The second, third and fourth volumes were published by Eksmo, and the first edition of the third volume had a press run of one million copies.
When The Third Millennium was published, advertisements in Kyiv had Ukraine as part of Russia. Three days later, the advertisements were ordered to be removed by the Security Service of Ukraine.

Mikhalkov said about Project Russia: "This book is very serious, very serious. Moreover, this is its anonymity that reveals the seriousness and unwillingness to appear personally and desire to express opinion about what occurs, occurred and will occur. I think that this book was written by very serious, religious and educated people". Alexander Khinshtein, a State Duma representative and journalist, said: "I completely agree with the words given in the book about the dominance of the people of limited thinking in power. I don't mind against monarchy, by the way we are living in the conditions not far from it". Project Russia books were seen in the office of First Deputy Chief of the Russian Presidential Administration Vladislav Surkov.

==Authors==
Since the Project Russia author was anonymous and the first three volumes were not copyrighted, speculation began about the books' author. According to LDPR founder and leader Vladimir Zhirinovsky, the Kremlin produced Project Russia to create a unitary state. Although Internet reports indicated that the author is Russian ambassador to NATO Dmitry Rogozin, in an interview for the newspaper New Region Rogozin himself neither confirmed nor denied the possibility.
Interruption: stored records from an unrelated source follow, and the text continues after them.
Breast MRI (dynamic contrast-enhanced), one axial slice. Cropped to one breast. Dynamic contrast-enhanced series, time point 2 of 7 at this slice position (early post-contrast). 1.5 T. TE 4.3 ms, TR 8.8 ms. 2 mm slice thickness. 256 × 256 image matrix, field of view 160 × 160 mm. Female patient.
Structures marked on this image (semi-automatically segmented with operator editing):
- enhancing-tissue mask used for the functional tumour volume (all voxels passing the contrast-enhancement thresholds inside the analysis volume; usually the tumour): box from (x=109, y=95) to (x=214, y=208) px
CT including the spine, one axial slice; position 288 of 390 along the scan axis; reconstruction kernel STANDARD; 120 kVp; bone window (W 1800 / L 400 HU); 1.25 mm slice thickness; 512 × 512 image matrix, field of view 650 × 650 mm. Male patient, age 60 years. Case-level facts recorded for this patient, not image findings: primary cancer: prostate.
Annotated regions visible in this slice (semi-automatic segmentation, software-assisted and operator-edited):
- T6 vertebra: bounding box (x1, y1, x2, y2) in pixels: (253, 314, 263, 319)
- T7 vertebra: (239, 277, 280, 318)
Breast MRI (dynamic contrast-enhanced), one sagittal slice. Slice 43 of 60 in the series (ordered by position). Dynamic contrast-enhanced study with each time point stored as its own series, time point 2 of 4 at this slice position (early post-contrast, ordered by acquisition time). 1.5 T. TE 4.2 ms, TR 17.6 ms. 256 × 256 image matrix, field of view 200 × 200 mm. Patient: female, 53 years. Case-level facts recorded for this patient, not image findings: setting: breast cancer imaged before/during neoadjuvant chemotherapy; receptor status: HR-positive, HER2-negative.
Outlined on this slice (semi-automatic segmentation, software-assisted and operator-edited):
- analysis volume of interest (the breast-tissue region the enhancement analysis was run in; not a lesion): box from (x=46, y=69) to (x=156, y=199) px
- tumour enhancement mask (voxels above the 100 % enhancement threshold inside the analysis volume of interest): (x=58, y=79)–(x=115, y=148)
According to Alexander Goldfarb, a Russian activist close to oligarch Boris Berezovsky, all that is known for certain is that the project was ordered by the Kremlin. Goldfarb wrote that the CIA had two versions: Putin and his group conceived the project, or Project Russia was produced by high-level officials other than Putin. Possible Freemasonry authorship was mentioned, with similarities noted between Project Russia and the rules of masonic organizations. Sources in the Moscow Patriarchy called it a new sect: "Some structure, maybe even having thought out the technology of realization of its plan, spread nets for appealing people to another post-, or super-, or overreligious sect". Nothing was known about Project Russias sponsorship, although Russian Railways president Vladimir Yakunin was rumored to be involved. Yakunin is considered a member of Putin's inner circle.
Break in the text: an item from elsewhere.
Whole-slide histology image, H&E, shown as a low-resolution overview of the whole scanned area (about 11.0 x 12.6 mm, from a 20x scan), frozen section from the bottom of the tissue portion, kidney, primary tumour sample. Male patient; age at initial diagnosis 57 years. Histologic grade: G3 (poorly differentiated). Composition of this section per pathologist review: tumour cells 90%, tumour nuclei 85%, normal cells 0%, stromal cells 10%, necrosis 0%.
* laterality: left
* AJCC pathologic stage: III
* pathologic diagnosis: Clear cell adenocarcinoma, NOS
When the fourth volume was published in fall 2010, Project Russias author appeared.
Several months earlier, a scanned contract on LiveJournal confirmed that the author was Yuriy Shalyganov.
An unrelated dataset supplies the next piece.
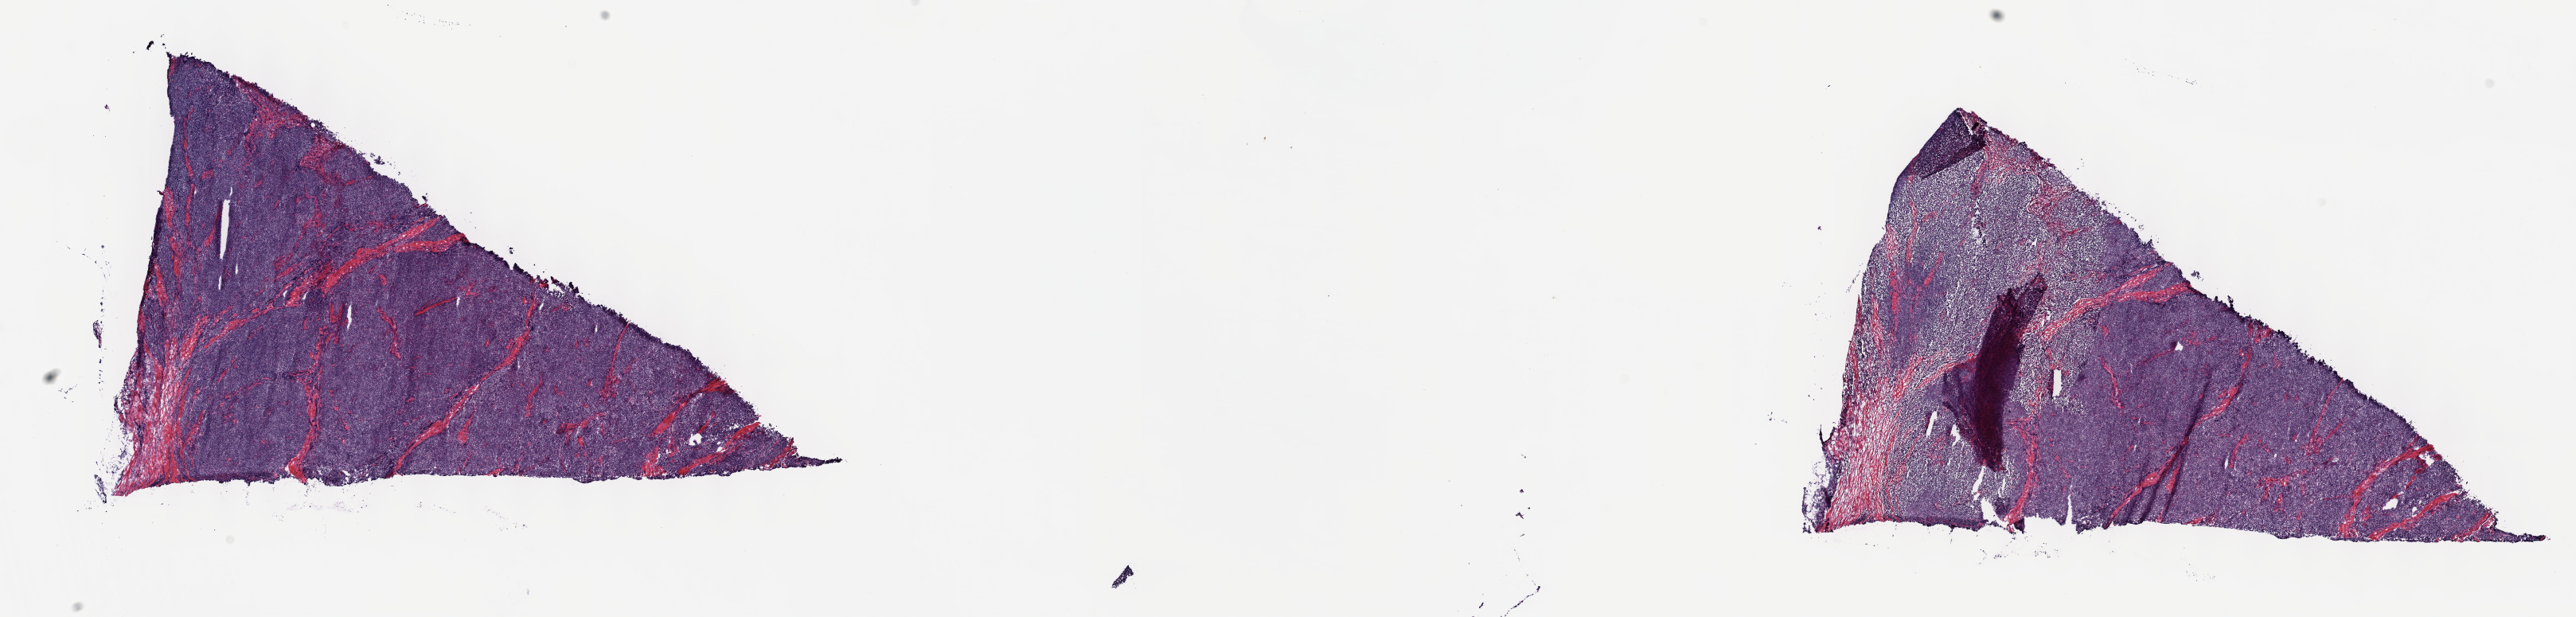
Whole-slide histology image, Hematoxylin and eosin (H&E) stained — a low-resolution overview of the entire scanned area, about 26.2 x 6.3 mm (from a 40x scan), frozen section, primary tumour sample from the thymus. Female, age 60 years at initial diagnosis. Slide review estimates, as recorded: tumour cells 100%, tumour nuclei 80%, normal cells 0%, stromal cells 0%, necrosis 0%. Infiltration values recorded for this section: lymphocyte infiltration 1%, monocyte infiltration 0%, neutrophil infiltration 0%.
- pathologic diagnosis: Thymoma, type B1, malignant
Project Russia, The Great Idea was copyrighted by Shalyganov, who gave several interviews.
Shalyganov is not well known. According to the newspaper Komsomolskaya Pravda, he was born in Moscow in 1967 and may have worked for the KGB. Shalyganov has connections to Russian political, economic and church elites of Russia and foreign scientists and businesspeople. The recipient of several church and government awards, with a fortune estimated at more than $1 billion, he is married with one son. In interviews, Shalyganov does not talk about himself but only about the content of his books.

Shalyganov is a member of the council of experts of the Institute of Strategic Security. Little is known about the institute, except that it deals with problems similar to those analyzed in Project Russia.